47. A nucleic acid encoding a transcription modulator splice variant, comprising the nucleotide sequence set forth in FIG. 6 (SEQ ID NOS:36-38).

48. A transcription modulator splice variant, comprising an amino acid sequence encoded by the nucleic acid of claim 47.

49. A nucleic acid encoding a transcription modulator splice variant, comprising the nucleotide sequence set forth in FIG. 7 (SEQ ID NOS:39-42).

50. A transcription modulator splice variant, comprising an amino acid sequence encoded by the nucleic acid of claim 49.

51. An antibody that specifically binds to a transcription modulator splice variant selected from the group consisting of the transcription modulator splice variants of claims 44, 46, 48, and 50.

52. A peptide that specifically binds to an antibody, which antibody specifically binds to a transcription modulator splice variant selected from the group consisting of the transcription modulator splice variants of claims 44, 46, 38, and 50, wherein said peptide does not specifically bind to the wildtype isoform of the corresponding transcription modulator.

53. The peptide according to claim 52, comprising an amino acid sequence selected from the group consisting of GHPQNLKDSELV (SEQ ID NO:23, MNAEEBSLRNGG (SEQ ID NO:24), MRCKRRLNSSGF (SEQ ID NO 25), and CKRLLFRRMYDR (SEQ ID NO:26).

54. The peptide according to claim 52, consisting essentially of an amino acid sequence selected from the group consisting of GHPQNLKDSELV (SEQ ID NO:23), MNAEEBSLRNGG (SEQ ID NO:24), MRCKRRLNSSGF (SEQ ID NO:25), and CKRLLFRRMYDR (SEQ ID NO:26).

55. A diagnostic array for detecting cancer, comprising at least a first peptide capable of binding with an autoantibody that recognizes a splice variant of a first transcription modulator and a second peptide capable of binding with an autoantibody that recognizes a splice variant of a second transcription modulator; wherein said first and second peptides do not specifically bind to autoantibodies that recognize the wildtype isoforms of said first and second transcription modulators.
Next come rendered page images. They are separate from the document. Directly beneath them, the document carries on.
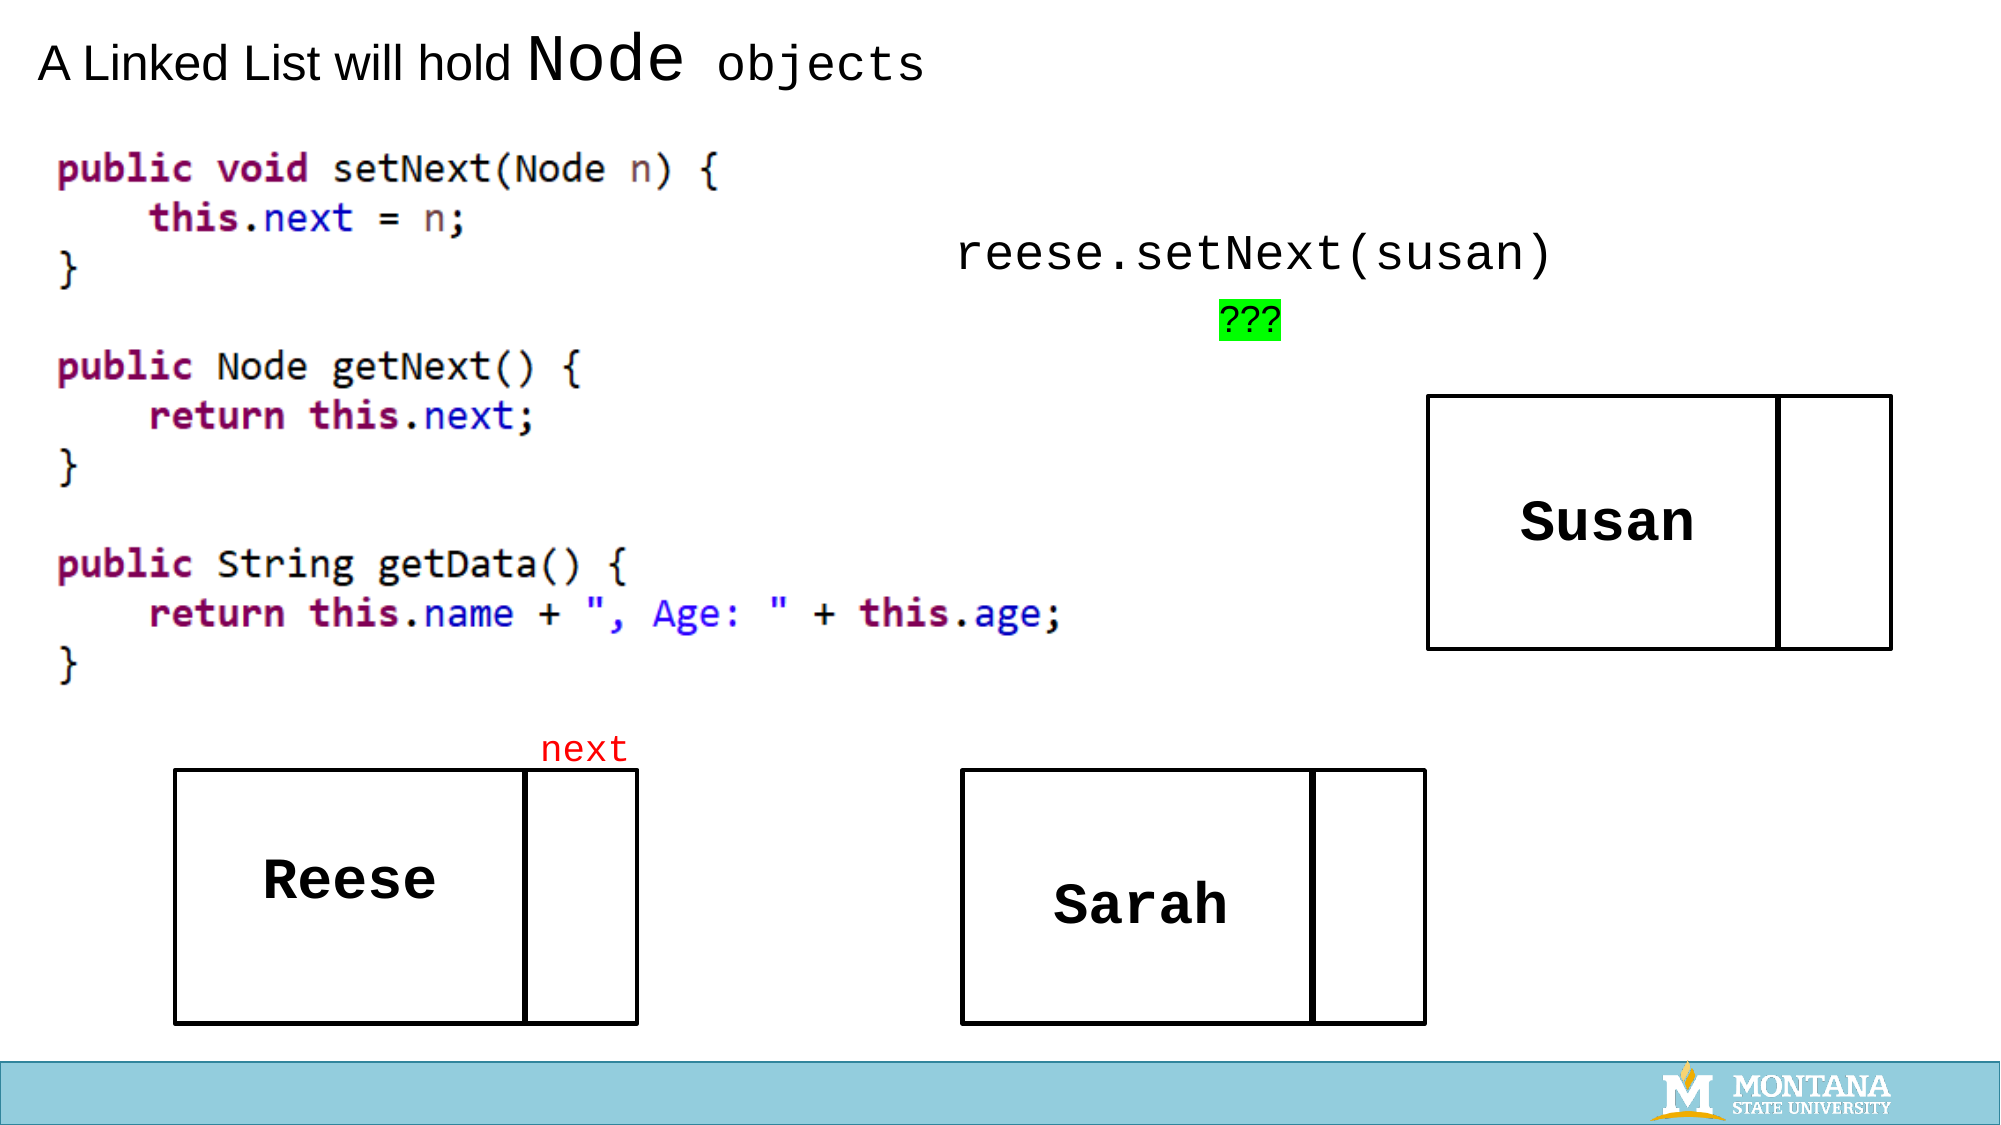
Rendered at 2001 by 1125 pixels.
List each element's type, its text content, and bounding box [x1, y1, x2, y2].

text_box [960, 768, 1427, 1026]
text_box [1892, 1060, 2000, 1125]
text_box ??? [1204, 287, 1297, 348]
text_box Reese [247, 832, 453, 918]
text_box next [525, 724, 646, 777]
picture [0, 131, 1127, 717]
picture [1649, 1060, 1892, 1122]
text_box A Linked List will hold Node objects [22, 5, 941, 101]
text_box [0, 1060, 1647, 1125]
text_box [528, 777, 639, 1026]
text_box Susan [1505, 474, 1711, 560]
text_box [173, 768, 525, 1026]
text_box reese.setNext(susan) [1132, 212, 1570, 288]
text_box [1426, 394, 1893, 651]
text_box Sarah [1038, 857, 1244, 943]
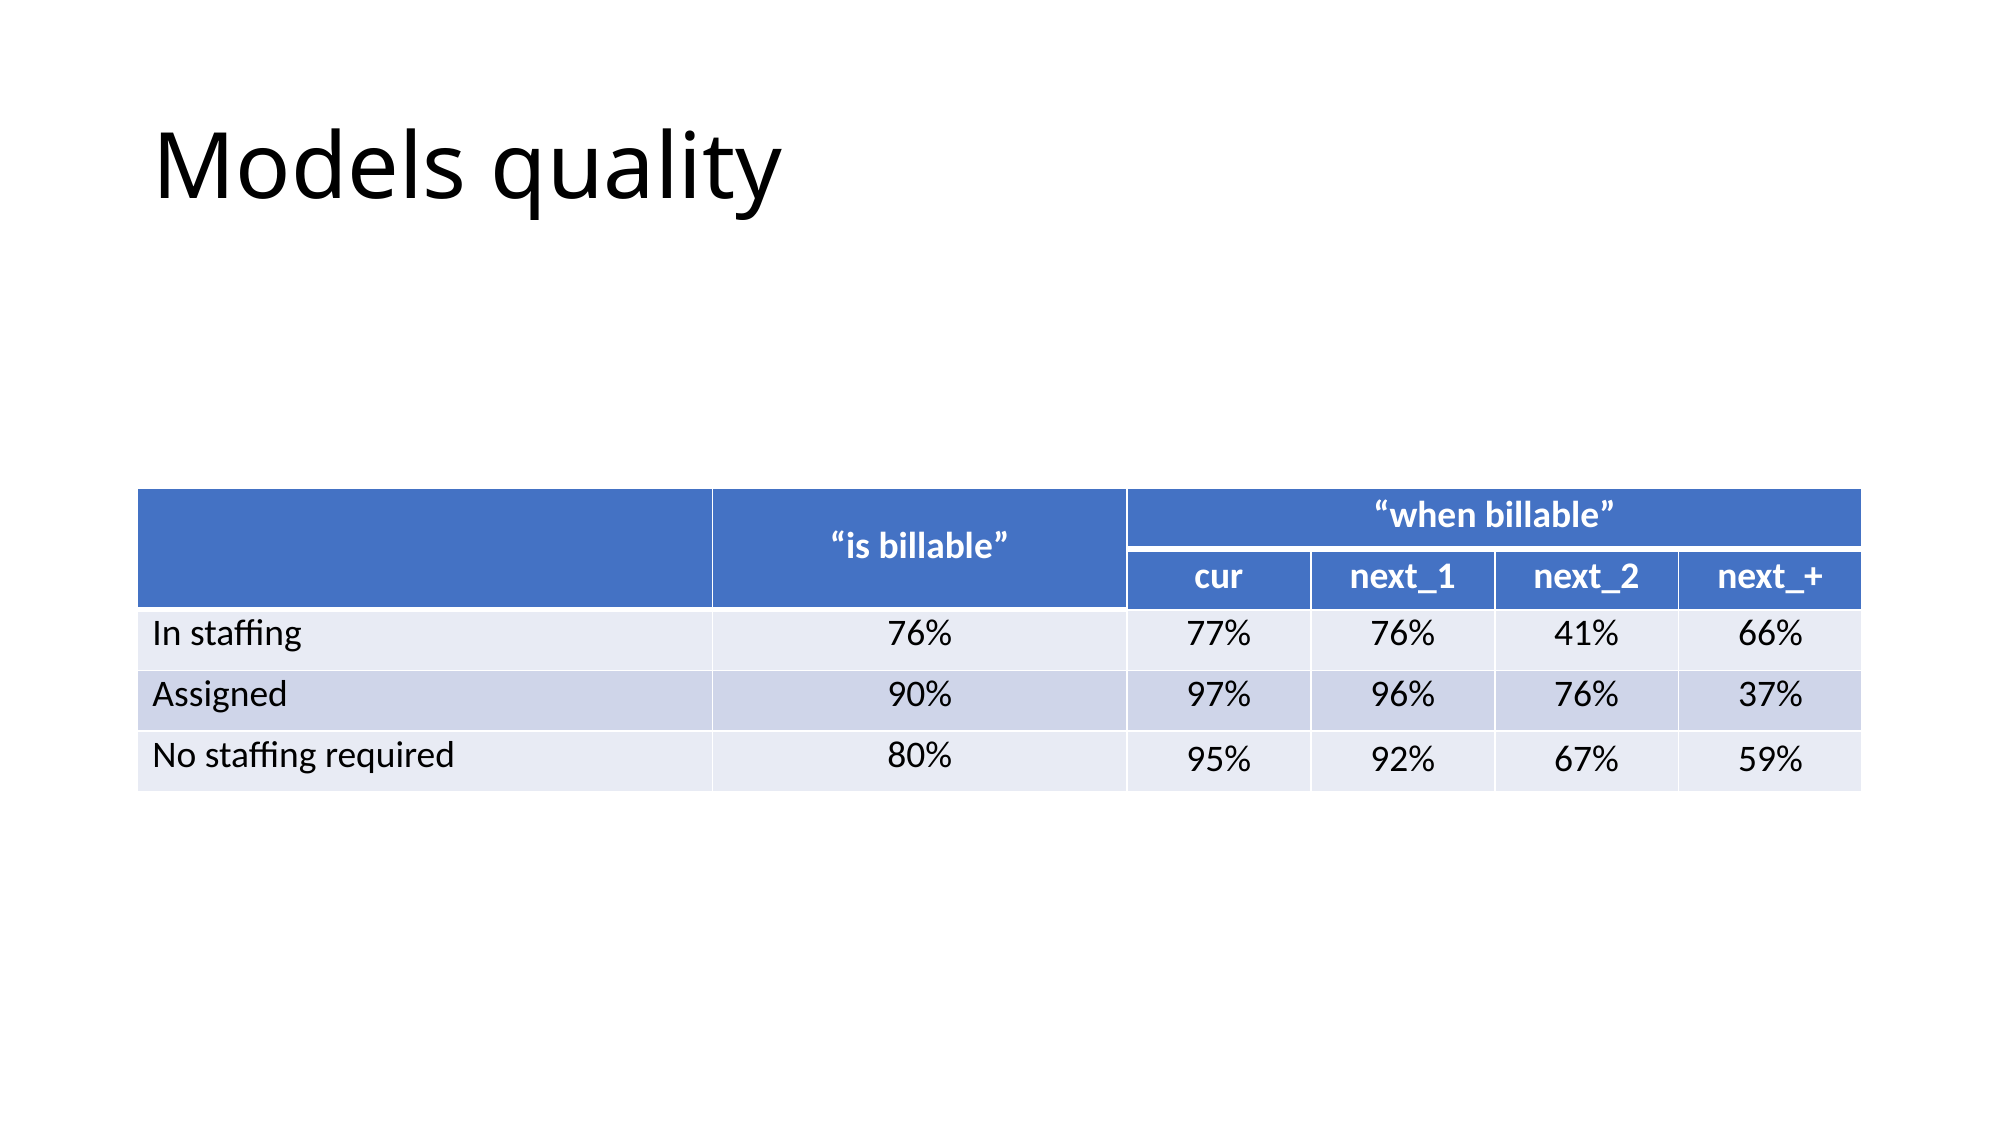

56. A diagnostic array for detecting cancer, comprising at least a first peptide capable of binding with an autoantibody that recognizes a first splice variant of a transcription modulator and a second peptide capable of binding with an autoantibody that recognizes a second splice variant of said transcription modulator; wherein said first and second peptides do not specifically bind to autoantibodies that recognize the wildtype isoform of said transcription modulator.

57. The array according to claim 55 or 56, wherein said peptides are non-diffusably bound to a solid support.